Data entries
_ _ _ _
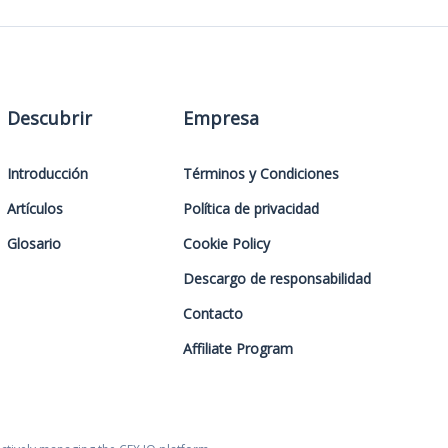
Descubrir
Empresa
Introducción
Términos y Condiciones
Artículos
Política de privacidad
Glosario
Cookie Policy
Descargo de responsabilidad
Contacto
Affiliate Program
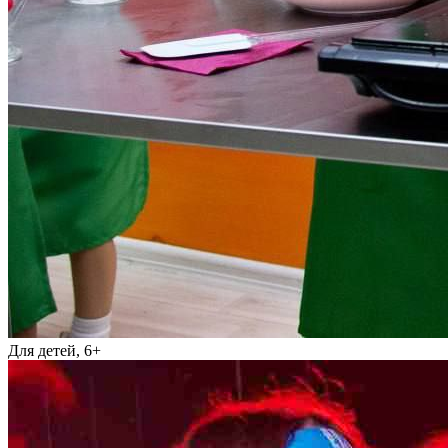
Для детей, 6+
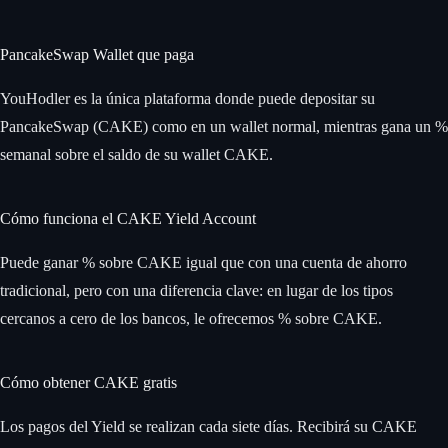
PancakeSwap Wallet que paga
YouHodler es la única plataforma donde puede depositar su
PancakeSwap (CAKE) como en un wallet normal, mientras gana un %
semanal sobre el saldo de su wallet CAKE.
Cómo funciona el CAKE Yield Account
Puede ganar % sobre CAKE igual que con una cuenta de ahorro
tradicional, pero con una diferencia clave: en lugar de los tipos
cercanos a cero de los bancos, le ofrecemos % sobre CAKE.
Cómo obtener CAKE gratis
Los pagos del Yield se realizan cada siete días. Recibirá su CAKE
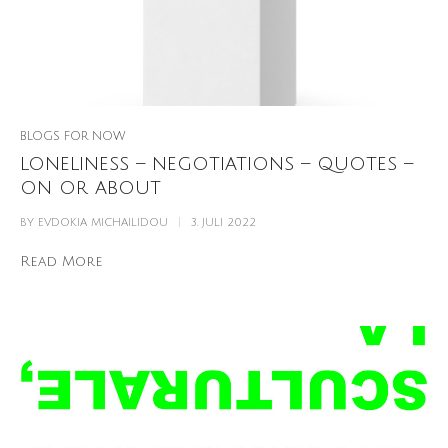
BLOGS FOR NOW
loneliness – negotiations – quotes –
on or about
BY
EVDOKIA MICHAILIDOU
3. JULI 2022
Read More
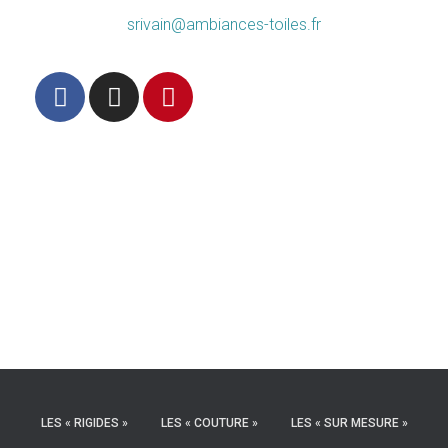
srivain@ambiances-toiles.fr
LES « RIGIDES »
LES « COUTURE »
LES « SUR MESURE »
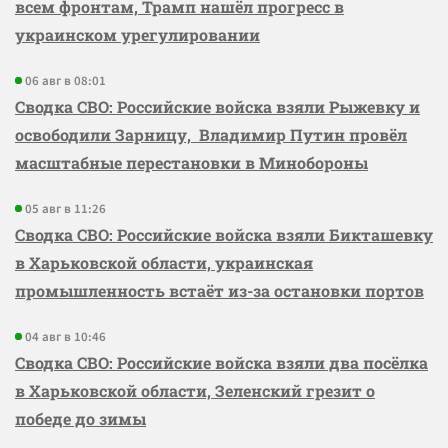
всем фронтам, Трамп нашёл прогресс в
украинском урегулировании
06 авг в 08:01
Сводка СВО: Российские войска взяли Рыжевку и
освободили Зарницу, Владимир Путин провёл
масштабные перестановки в Минобороны
05 авг в 11:26
Сводка СВО: Российские войска взяли Бикташевку
в Харьковской области, украинская
промышленность встаёт из-за остановки портов
04 авг в 10:46
Сводка СВО: Российские войска взяли два посёлка
в Харьковской области, Зеленский грезит о
победе до зимы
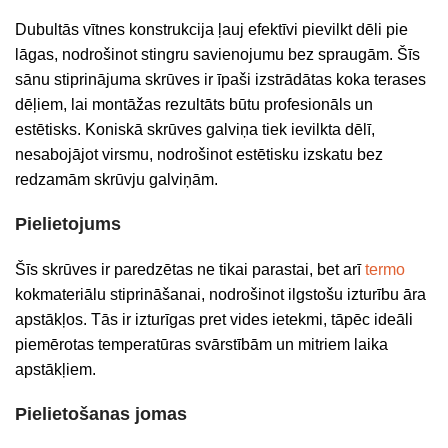
Dubultās vītnes konstrukcija ļauj efektīvi pievilkt dēli pie
lāgas, nodrošinot stingru savienojumu bez spraugām. Šīs
sānu stiprinājuma skrūves ir īpaši izstrādātas koka terases
dēļiem, lai montāžas rezultāts būtu profesionāls un
estētisks. Koniskā skrūves galviņa tiek ievilkta dēlī,
nesabojājot virsmu, nodrošinot estētisku izskatu bez
redzamām skrūvju galviņām.
Pielietojums
Šīs skrūves ir paredzētas ne tikai parastai, bet arī
termo
kokmateriālu stiprināšanai, nodrošinot ilgstošu izturību āra
apstākļos. Tās ir izturīgas pret vides ietekmi, tāpēc ideāli
piemērotas temperatūras svārstībām un mitriem laika
apstākļiem.
Pielietošanas jomas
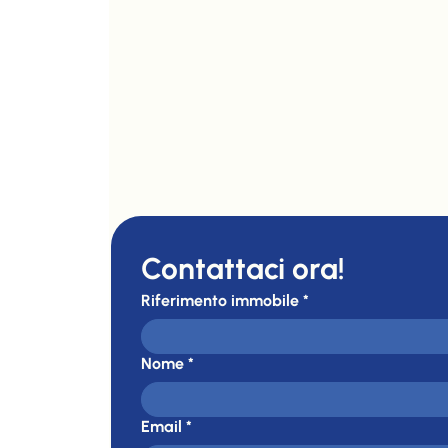
Contattaci ora!
Riferimento immobile
*
Nome
*
Email
*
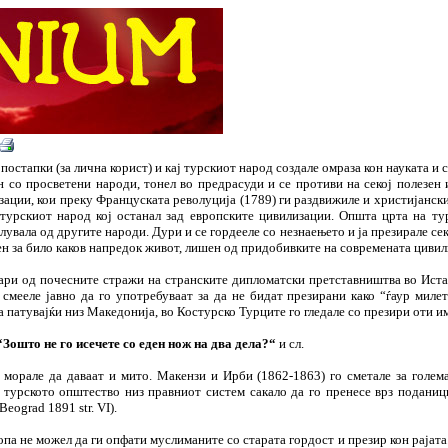
постапки (за лична корист) и кај турскиот народ создале омраза кон науката и 
 со просветени народи, тонел во предрасуди и се противи на секој полезен и
зации, кои преку Француската револуција (1789) ги раздвижиле и христијанск
турскиот народ кој останал зад европските цивилизации. Општа црта на тур
елувала од другите народи. Дури и се гордееле со незнаењето и ја презирале с
ен за било каков напредок живот, лишен од придобивките на современата цивил
ари од почесните стражи на странските дипломатски претставништва во Истам
е смееле јавно да го употребуваат за да не бидат презирани како “ѓаур мил
 патувајќи низ Македонија, во Костурско Турците го гледале со презири оти и
“Зошто не го исечете со еден нож на два дела?“
и сл.
 морале да даваат и мито. Макензи и Ирби (1862-1863) го сметале за голем
турското општество низ правниот систем сакало да го пренесе врз поданици
Beograd 1891 str. VI).
па не можел да ги опфати муслиманите со старата гордост и презир кон рајата.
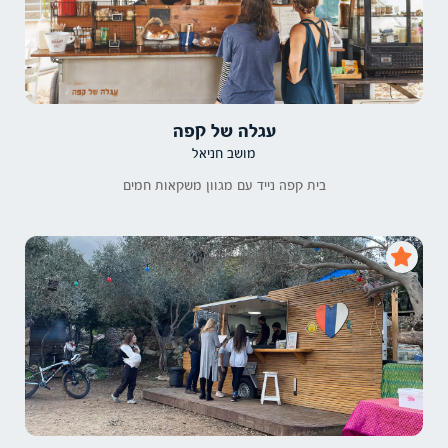
עגלה של קפה
מושב חניאל
בית קפה נייד עם מגוון משקאות חמים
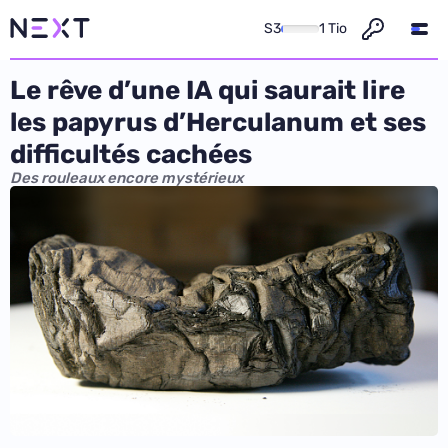
S3
1 Tio
Le rêve d’une IA qui saurait lire
les papyrus d’Herculanum et ses
difficultés cachées
Des rouleaux encore mystérieux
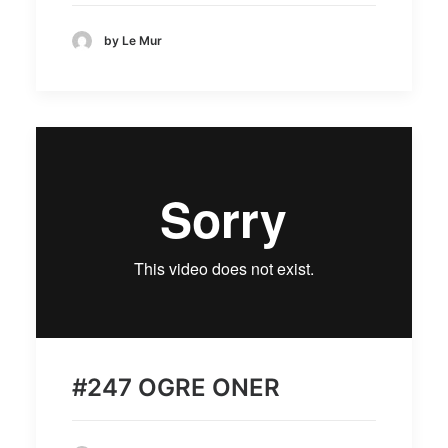
by Le Mur
#247 OGRE ONER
_ _ _ _
● **TASK PROMPT**:
Filter the records above down to the lines that hold the string "skrūves".

● **ANSWER BOX**:
sānu stiprinājuma skrūves ir īpaši izstrādātas koka terases
estētisks. Koniskā skrūves galviņa tiek ievilkta dēlī,
Šīs skrūves ir paredzētas ne tikai parastai, bet arī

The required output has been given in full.